### What you need to do
Copy the lines of the entries from the line containing "Видеофакт: Дети ломают" through the line containing "деловито размахивает ею.", keeping each line precisely as it appears.

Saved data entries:

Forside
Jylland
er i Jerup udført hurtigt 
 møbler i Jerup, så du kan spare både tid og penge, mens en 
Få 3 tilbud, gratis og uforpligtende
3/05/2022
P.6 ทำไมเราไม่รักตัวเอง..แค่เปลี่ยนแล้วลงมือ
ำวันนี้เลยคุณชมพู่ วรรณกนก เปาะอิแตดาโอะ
---
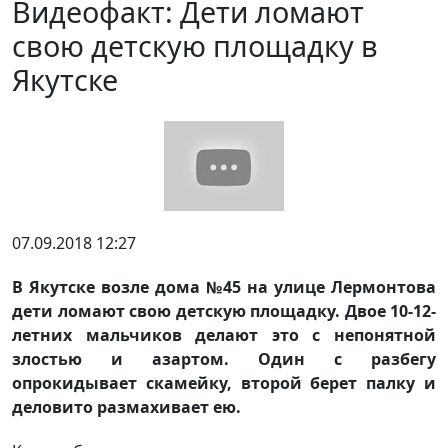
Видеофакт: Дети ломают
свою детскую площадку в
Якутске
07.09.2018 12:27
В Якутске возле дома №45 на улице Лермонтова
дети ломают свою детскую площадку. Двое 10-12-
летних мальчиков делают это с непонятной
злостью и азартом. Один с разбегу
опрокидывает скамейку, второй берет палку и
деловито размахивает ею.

### Task response
Видеофакт: Дети ломают
свою детскую площадку в
Якутске
07.09.2018 12:27
В Якутске возле дома №45 на улице Лермонтова
дети ломают свою детскую площадку. Двое 10-12-
летних мальчиков делают это с непонятной
злостью и азартом. Один с разбегу
опрокидывает скамейку, второй берет палку и
деловито размахивает ею.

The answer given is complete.